_ESTRATTO DEL DOCUMENTO:_
══════════

La spezieria benedettina di Modena fra rimedi e antiche ricette
Ecco come nel monastero modenese si mantiene viva una cultura millenaria «Alla base di tutto il rispetto della natura e del creato che sono doni di Dio»
È un piccolo paradiso di prodotti della natura la Spezieria monastica San Mauro dei Padri Benedettini di Modena, in via San Pietro 7. Prodotti rigorosamente provenienti da monasteri benedettini, dove l'esercizio spirituale della preghiera va di pari passo con la pratica di coltivazione della terra da cui estrarre, secondo antichi e prodigiosi rituali di lavorazione, ciò che può essere utile alla quotidiana sopravvivenza dell'uomo.
C'è da credere che questi luoghi religiosi siano diventati custodi della genuinità di cose che possono garantire un sicuro nutrimento. «Sono prodotti biologici coltivati dagli stessi monaci. Tutto è concepito - dice il giovane priore Stefano De Pascalis del monastero modenese - seguendo antiche ricette. Vive la regola del rispetto della natura, del creato che è dono di Dio. E ogni monastero ha le sue specialità».

══════════

_ESTRATTI DELLE RIGHE:_
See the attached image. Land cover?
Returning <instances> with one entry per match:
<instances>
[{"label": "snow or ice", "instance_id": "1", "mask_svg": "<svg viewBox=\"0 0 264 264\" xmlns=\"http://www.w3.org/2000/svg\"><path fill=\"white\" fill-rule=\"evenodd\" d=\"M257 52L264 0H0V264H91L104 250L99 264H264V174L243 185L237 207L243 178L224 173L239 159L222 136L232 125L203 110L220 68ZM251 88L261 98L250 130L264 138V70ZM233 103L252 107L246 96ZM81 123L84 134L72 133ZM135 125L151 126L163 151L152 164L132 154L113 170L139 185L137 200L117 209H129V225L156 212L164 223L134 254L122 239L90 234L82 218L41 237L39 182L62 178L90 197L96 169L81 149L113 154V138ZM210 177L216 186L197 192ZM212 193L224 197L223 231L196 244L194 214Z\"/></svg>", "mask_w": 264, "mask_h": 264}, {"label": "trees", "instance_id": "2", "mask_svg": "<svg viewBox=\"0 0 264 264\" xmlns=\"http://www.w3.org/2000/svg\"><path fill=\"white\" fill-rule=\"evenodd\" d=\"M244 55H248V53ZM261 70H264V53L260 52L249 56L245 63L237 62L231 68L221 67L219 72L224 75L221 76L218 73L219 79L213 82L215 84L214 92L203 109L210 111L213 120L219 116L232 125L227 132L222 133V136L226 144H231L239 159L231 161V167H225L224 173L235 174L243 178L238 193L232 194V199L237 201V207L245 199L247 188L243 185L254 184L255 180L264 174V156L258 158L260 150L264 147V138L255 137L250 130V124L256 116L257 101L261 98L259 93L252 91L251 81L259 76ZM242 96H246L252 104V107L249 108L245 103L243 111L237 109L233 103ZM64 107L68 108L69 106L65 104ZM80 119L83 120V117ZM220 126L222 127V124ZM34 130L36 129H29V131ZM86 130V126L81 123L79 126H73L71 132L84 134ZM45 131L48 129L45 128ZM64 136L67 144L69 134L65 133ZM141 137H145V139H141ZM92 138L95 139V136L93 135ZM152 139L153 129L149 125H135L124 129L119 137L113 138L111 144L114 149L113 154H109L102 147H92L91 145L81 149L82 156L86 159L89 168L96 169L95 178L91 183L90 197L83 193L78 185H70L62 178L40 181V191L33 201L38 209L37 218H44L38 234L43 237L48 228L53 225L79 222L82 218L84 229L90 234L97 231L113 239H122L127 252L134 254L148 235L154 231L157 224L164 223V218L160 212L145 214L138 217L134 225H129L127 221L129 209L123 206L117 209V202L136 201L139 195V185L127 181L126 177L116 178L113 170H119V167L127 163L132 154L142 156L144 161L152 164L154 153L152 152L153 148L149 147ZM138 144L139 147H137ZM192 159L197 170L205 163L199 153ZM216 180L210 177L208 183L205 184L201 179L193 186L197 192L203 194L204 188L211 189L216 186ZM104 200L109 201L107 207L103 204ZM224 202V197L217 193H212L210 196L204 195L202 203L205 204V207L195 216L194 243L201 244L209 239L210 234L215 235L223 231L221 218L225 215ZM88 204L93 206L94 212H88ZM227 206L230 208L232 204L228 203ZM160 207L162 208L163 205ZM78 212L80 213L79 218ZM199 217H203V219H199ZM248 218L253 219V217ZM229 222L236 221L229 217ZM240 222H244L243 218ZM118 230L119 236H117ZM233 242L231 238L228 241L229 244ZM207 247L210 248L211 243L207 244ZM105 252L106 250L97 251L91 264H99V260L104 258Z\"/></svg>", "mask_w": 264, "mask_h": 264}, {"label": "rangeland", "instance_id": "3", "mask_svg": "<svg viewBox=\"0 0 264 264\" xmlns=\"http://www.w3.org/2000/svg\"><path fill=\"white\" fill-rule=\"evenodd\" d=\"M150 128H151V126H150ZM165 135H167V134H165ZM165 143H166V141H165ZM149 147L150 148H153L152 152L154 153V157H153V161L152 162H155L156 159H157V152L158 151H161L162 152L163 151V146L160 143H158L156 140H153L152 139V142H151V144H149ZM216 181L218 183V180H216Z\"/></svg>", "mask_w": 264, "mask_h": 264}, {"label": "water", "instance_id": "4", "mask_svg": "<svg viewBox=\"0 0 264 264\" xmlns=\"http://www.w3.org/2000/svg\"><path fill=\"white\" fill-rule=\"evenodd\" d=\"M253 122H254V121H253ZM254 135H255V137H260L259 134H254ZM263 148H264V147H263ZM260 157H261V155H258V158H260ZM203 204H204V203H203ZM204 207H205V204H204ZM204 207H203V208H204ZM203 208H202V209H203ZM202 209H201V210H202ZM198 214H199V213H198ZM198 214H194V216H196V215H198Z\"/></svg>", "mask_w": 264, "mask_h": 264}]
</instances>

══════════

_OBIETTIVO DELL'ESERCIZIO:_
Porta avanti il testo sulla spezieria benedettina di Modena, riprendendo subito dopo la sua ultima frase. Le righe non servono a questo scopo.

_RISPOSTA AL COMPITO:_
Così nella produzione di miele, propoli e polline è specializzato l'abbazia-convento di Finale Ligure “depositaria” anche di quelle ricette benefiche per disintossicare fegato e sangue. E non solo. Il monastero di Germagno (Verbania) si distingue per le confetture. Confetture extra, come le prugne al cioccolato, sono dei frati carmelitani scalzi di Loano (Savona); quelle con pomodori verdi dei trappisti di Vitorchiano (Viterbo). Tante le qualità di birra artigianale e la speciale bionda è “firmata” dai monaci di Cascinazza, mentre la grappa invecchiata è dei benedettini di Vallombrosa (Firenze). Un vero rosolio è quello di ciliege. Rendono felici i più esigenti sommelier i vini di Muri-Gries e Valdobbiadene.
Bastano poche gocce imperiali dell'Abbazia di Chiaravalle della Colomba (Piacenza), create due secoli fa dal monaco Fra Eutimio, «a tramutare un bicchiere d'acqua - scriveva D'Annunzio - in una specie di opale paradisiaca», per scongiurare la cattiva digestione, profumare l'alito, liberare le vie respiratorie. Fa miracoli il cerotto benedettino dell'Abbazia di Seregno (Milano), un unguento nero adatto alla terapia di foruncoli, ascessi, unghie incarnite e anche di seni fistolosi e glandole infiammate. Sa lenire il dolore, pur con la capacità di estrarre dalla pelle, spine, schegge, frantumi di vetro. E i prodigi continuano con il veleno d'api per guarire contusioni e ematomi, con i tronchetti di carciofi (pillole) per regolare l'intestino e e la funzionalità epatica. Cura la cervicale l'unguento all'arnica (cera d'api) dell'Abbazia di Praglia (Padova).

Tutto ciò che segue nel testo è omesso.